Friday, March 8, 2013

Who has 2 thumbs and can BURN SOUP?






Who has 2 thumbs and can BURN SOUP? 




THIS GIRL, RIGHT HERE! 






Yesterday I spent 3 hours prepping the stuffed pepper soup that I was making for Adelyn's Winter ONEderland party tomorrow (oh em gee! Adelyn is turning 1! More on that later though). I put it all in the pot, turned it on low and went to put Adelyn down for her nap. Not even 10 minutes later I walk out of her room to smell something burning....and Lily telling me the house is stinky. THE SOUP! THE SOUP! I stir it and can feel the bottom is burnt to crap. But, it can be salvaged, right. RIGHT?! I know! I'll drain all the broth and then add more and that should take care of the burnt part, right. RIGHT?! Nope. I tried it, adding more tomato soup to a small portion and tasting it. It tastes burnt through and through. So then I dumped 4 pounds of meat, 10 chopped peppers, 1 chopped onion, 15 cans of tomato soup, 2 cans of broth, a bag of rice, a head of cabbage, 3 hours of my life and what was left of my dignity from my teenage years down the drain. 
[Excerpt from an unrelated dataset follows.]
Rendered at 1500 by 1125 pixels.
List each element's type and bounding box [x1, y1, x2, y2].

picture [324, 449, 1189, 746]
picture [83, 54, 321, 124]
Thankfully, I have an overly understanding hubby and a draining bank account so I was able to buy the stuff and try again today. It came out wonderfully I might add! I can't wait for everyone to try it tomorrow. 



**I didn't actually burn the soup. I burnt the rice that was in the soup. But it burnt to the bottom so badly that there was about a quarter inch of burnt gunk at the bottom of my dad's favorite pot that I had borrowed from him. I thought it was the pot was as good as gone. Which, surely, would make my dad disown me forever. I avoided such a tragedy by finding THIS little gem on how to clean such atrocities using water, vinegar, baking soda & more elbow grease than I thought I could muster.**

P.S. If anyone can name the sitcom/character I stole my title from I'll send you some soup....and not the burnt stuff either.